# Carbonated mineral water???



## LordSul (Mar 17, 2006)

This may sound stupid, but I heard that carbonated mineral waters can be used as CO2 supplement for aquariums, do you think this is possible, or does it work?

Thanks


----------



## Dracolique (May 28, 2007)

I have not tried it, but I imagine that adding all of that CO2 at once would probably cause quite a large pH swing. Depending on the size of your tank and which plants you have, they may or may not mind too much, but if you have any fish a huge pH swing would definitely be a bad thing.

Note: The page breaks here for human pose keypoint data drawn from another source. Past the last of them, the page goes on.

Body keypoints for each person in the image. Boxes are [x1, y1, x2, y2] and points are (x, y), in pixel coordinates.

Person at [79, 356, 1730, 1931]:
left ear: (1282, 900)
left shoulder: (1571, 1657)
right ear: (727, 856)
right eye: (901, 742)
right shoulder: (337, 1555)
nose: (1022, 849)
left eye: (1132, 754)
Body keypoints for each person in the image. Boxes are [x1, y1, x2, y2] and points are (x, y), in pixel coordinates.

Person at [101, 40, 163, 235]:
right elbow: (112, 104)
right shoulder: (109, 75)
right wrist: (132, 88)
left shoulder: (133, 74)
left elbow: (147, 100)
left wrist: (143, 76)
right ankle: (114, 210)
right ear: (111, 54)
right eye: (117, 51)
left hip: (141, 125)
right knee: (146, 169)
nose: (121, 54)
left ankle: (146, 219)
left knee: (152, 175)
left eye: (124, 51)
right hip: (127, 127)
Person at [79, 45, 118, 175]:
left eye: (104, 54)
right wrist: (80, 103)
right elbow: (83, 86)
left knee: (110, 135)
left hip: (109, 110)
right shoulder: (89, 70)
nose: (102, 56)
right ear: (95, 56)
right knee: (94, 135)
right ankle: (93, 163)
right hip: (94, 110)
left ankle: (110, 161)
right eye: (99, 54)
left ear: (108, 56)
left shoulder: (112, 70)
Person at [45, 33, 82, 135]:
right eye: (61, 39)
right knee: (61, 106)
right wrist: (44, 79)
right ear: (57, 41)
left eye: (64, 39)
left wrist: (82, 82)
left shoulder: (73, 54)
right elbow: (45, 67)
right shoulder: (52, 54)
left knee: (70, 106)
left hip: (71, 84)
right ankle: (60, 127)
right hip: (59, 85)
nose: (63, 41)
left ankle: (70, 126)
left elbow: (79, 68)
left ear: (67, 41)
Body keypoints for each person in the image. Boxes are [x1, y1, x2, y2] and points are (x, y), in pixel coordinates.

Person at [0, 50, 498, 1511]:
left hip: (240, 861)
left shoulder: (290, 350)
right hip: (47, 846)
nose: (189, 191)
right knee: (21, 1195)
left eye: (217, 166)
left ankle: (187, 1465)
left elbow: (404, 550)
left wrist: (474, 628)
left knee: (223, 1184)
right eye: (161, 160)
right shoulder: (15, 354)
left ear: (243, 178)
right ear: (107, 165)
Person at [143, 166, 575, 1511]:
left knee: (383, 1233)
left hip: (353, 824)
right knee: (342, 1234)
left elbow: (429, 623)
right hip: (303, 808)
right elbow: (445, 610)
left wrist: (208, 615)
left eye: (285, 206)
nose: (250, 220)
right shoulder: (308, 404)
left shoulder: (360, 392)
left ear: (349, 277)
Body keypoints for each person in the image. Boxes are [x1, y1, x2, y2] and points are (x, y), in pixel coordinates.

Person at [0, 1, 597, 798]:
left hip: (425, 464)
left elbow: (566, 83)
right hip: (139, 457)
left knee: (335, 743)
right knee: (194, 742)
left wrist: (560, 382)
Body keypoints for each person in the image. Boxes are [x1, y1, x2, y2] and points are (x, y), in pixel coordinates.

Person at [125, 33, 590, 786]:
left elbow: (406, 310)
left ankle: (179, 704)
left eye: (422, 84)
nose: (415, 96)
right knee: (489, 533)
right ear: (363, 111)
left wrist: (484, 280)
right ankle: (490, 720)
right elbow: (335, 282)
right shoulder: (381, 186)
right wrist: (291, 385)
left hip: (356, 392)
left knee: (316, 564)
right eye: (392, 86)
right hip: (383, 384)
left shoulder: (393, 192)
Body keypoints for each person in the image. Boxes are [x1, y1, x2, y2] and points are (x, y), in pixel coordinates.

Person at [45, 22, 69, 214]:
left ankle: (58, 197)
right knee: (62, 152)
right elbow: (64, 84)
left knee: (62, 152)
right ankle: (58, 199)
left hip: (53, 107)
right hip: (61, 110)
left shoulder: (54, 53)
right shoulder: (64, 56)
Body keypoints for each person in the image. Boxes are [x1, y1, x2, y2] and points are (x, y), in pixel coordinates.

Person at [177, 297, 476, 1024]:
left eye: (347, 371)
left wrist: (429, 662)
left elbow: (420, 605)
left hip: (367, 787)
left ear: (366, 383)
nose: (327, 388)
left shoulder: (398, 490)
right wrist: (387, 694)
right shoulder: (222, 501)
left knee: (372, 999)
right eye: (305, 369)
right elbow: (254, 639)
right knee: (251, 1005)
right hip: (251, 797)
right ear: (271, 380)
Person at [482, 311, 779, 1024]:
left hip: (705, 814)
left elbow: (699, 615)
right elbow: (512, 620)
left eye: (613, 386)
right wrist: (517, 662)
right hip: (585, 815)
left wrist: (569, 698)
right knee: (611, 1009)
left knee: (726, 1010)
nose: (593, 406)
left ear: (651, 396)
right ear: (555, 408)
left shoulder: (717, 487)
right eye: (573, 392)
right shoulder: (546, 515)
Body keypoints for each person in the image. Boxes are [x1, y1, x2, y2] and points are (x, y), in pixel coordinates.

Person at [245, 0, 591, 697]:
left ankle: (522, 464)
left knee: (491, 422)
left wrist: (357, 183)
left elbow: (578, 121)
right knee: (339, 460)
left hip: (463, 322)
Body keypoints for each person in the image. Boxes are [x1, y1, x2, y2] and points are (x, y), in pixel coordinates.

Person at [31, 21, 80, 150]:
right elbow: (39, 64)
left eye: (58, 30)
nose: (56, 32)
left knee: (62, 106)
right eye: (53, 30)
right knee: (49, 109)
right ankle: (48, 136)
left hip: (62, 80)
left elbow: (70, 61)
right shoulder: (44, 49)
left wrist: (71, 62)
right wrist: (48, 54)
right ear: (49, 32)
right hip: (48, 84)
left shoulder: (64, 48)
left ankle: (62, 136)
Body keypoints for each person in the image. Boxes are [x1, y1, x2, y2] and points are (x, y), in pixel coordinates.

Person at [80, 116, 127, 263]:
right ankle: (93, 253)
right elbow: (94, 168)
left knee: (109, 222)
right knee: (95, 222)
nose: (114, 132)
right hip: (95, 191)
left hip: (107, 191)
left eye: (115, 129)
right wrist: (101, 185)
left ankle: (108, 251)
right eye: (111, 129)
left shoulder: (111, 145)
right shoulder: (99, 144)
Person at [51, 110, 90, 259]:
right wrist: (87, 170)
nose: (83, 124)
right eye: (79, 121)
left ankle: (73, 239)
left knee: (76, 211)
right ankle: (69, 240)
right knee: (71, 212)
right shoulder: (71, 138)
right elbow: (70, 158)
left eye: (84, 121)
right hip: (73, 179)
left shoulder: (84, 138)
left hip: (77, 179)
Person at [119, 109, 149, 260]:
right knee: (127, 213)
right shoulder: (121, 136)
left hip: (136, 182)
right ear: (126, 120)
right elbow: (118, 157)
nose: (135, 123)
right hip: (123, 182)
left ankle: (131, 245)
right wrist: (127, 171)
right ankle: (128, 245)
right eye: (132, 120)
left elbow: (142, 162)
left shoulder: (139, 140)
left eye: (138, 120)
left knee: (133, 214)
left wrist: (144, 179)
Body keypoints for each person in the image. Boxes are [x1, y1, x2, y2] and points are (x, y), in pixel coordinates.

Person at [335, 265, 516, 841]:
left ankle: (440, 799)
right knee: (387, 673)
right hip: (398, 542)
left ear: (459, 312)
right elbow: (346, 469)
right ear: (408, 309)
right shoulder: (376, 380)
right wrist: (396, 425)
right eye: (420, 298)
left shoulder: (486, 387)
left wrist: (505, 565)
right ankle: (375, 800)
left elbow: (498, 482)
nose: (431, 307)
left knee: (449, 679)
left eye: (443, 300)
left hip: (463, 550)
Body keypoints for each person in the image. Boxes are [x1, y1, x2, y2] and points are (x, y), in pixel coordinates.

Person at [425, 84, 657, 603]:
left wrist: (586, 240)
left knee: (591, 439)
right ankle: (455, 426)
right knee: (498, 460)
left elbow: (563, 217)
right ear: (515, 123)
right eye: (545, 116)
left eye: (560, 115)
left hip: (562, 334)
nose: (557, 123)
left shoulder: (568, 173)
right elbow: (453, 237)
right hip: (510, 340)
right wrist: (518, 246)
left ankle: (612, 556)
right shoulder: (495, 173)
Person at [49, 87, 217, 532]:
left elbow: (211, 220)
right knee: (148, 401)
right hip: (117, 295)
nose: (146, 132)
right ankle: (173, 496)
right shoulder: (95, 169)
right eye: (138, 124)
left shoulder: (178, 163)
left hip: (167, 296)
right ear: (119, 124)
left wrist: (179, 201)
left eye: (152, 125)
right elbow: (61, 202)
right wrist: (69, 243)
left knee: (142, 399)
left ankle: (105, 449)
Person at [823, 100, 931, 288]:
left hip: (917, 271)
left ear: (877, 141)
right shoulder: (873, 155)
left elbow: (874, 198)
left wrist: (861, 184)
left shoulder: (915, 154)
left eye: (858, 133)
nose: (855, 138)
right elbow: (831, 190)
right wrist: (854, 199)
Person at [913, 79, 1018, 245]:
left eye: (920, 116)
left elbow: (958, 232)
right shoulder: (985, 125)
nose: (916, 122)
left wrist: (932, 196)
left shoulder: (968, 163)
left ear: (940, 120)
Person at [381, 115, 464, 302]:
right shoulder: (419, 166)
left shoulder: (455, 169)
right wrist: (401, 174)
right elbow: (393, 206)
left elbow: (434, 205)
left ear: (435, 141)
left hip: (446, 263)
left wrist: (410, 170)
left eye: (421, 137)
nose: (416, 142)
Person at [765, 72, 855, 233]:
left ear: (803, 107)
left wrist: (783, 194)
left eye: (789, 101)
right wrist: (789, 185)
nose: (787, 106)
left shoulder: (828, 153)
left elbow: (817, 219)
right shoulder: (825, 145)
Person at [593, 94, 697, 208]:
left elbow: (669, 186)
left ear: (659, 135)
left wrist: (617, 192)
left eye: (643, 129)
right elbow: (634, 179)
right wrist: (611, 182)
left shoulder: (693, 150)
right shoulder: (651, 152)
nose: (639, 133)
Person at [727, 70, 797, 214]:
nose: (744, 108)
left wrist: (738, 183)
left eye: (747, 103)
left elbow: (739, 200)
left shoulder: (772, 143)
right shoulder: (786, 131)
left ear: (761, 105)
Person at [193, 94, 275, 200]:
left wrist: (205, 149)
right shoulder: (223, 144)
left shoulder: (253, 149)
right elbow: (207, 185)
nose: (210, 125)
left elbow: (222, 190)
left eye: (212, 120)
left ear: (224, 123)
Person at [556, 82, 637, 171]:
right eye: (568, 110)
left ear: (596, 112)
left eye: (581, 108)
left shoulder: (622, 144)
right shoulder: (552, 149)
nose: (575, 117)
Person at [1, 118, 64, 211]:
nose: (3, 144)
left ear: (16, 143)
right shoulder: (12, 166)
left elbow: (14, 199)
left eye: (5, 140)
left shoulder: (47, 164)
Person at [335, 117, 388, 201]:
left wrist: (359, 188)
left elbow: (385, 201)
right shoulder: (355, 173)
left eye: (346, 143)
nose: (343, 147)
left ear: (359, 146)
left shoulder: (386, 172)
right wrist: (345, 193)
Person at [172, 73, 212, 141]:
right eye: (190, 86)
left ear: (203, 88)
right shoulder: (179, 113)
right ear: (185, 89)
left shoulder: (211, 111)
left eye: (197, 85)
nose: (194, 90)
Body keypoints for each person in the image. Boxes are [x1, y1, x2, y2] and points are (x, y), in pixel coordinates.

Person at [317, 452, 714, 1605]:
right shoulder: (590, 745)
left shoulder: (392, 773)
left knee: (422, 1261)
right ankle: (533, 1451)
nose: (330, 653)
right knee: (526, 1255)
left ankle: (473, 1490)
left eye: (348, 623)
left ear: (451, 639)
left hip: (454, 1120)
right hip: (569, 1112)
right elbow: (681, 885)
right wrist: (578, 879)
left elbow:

Besides, I think the excess CO2 you got from that "supplement" would dissipate into the air pretty quickly (depending on the surface agitation in your tank), so you may not get as much benefit as you think.

Have you checked the pH of that carbonated mineral water? I would be interested to know what it is.

When it comes to CO2, slow and steady wins the race IMO.


----------



## net (Mar 27, 2007)

Sounds like a bad short cut.


----------



## Aeropars (Apr 20, 2006)

Amano used to do this in his early days. I own one of his books where he explained how he used to do it.


----------



## vic46 (Oct 20, 2006)

Carbonated water/soda water contains a lot of sodium which I would suggest is NOT something you would like to introduce into any tank!
Vic


----------



## tkos (Oct 30, 2006)

Water like Gerolstiener (sorry abou the spelling) is simply carbonation and added calcium and magnesium. Soda water can often contain sugar or other things like sodium. It would be expnsive to have to use the good stuff every day but could be a fun experiment in a smaller fish free tank. I doubt there would be a pH swing of much significance as the CO2 would off gas pretty quickly and not have a chance to eat the buffer away. Perhaps inverting the bottle and allowing it to drip slowly with tubing?


----------